* REQUIRED ACTION:
Tell how many lines in the data below contain "page", using one number as the whole reply.

* INPUT DATA:
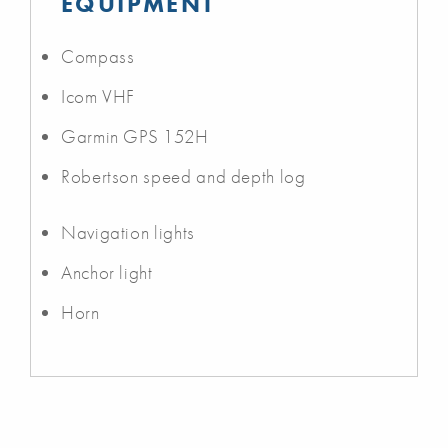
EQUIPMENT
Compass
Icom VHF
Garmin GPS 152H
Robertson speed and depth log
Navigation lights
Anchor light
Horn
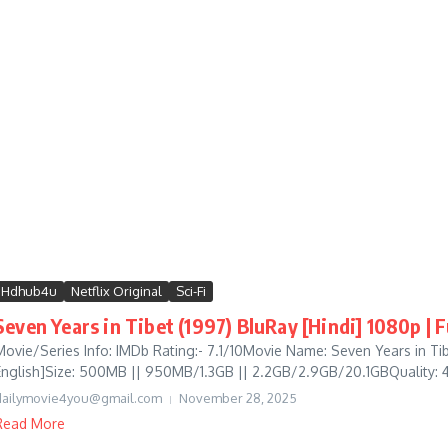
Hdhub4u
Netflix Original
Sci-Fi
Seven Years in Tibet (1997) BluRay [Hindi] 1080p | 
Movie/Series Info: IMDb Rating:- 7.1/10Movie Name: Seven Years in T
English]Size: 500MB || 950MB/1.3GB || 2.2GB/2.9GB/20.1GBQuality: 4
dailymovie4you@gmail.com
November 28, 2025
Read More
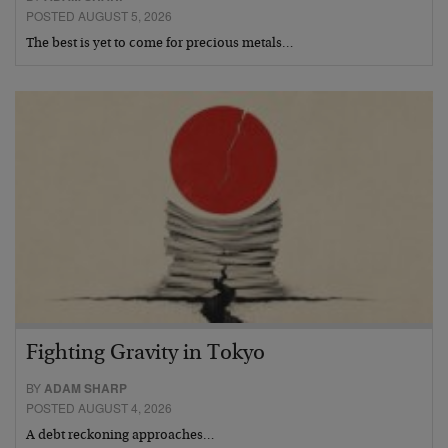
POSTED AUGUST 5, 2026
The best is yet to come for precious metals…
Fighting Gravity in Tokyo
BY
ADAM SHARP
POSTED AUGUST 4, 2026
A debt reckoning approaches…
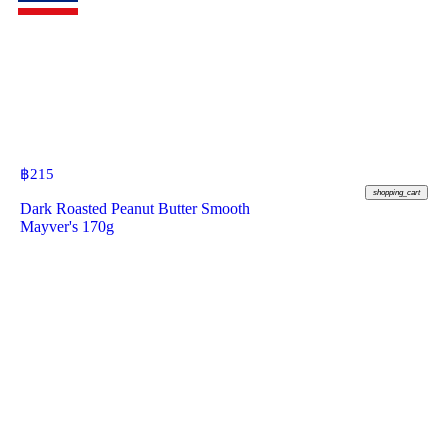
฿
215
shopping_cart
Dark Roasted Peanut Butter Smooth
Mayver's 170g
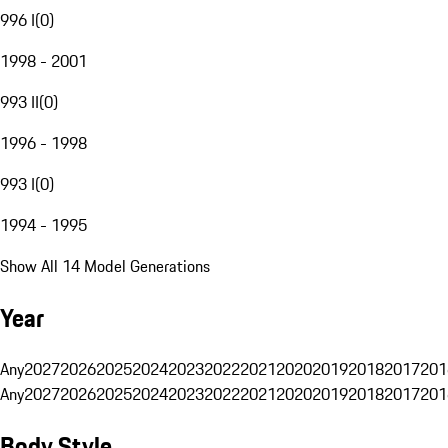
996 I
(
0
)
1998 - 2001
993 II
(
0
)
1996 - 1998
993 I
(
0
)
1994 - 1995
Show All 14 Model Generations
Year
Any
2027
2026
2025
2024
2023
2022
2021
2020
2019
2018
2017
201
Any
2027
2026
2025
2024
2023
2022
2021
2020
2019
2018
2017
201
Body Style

* * *

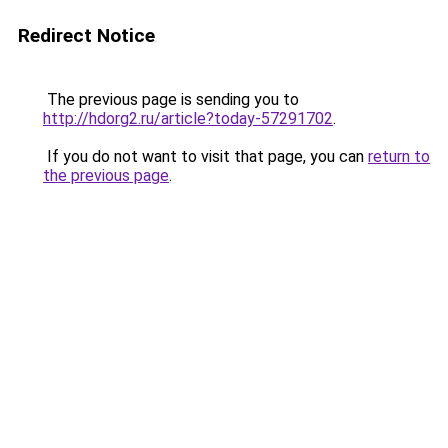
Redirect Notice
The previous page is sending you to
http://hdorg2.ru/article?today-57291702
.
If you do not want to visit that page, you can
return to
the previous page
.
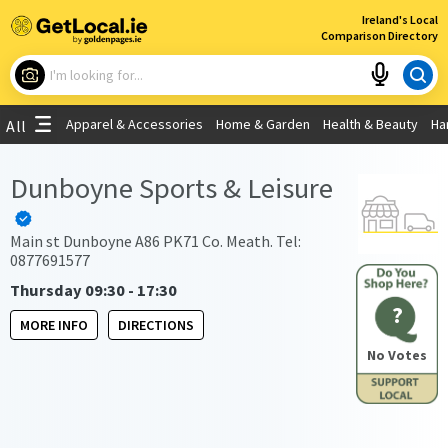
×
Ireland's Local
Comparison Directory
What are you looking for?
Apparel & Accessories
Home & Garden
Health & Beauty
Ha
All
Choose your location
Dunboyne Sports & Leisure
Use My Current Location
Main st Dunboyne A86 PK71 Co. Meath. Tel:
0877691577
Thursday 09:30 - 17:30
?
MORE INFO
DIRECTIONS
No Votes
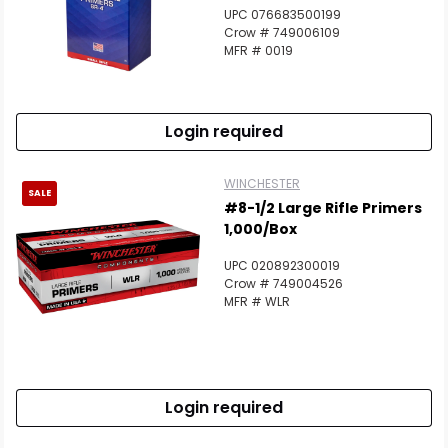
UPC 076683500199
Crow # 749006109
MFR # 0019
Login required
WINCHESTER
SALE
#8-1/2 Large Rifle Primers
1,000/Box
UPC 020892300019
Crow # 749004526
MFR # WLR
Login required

* WRITTEN ANSWER:
3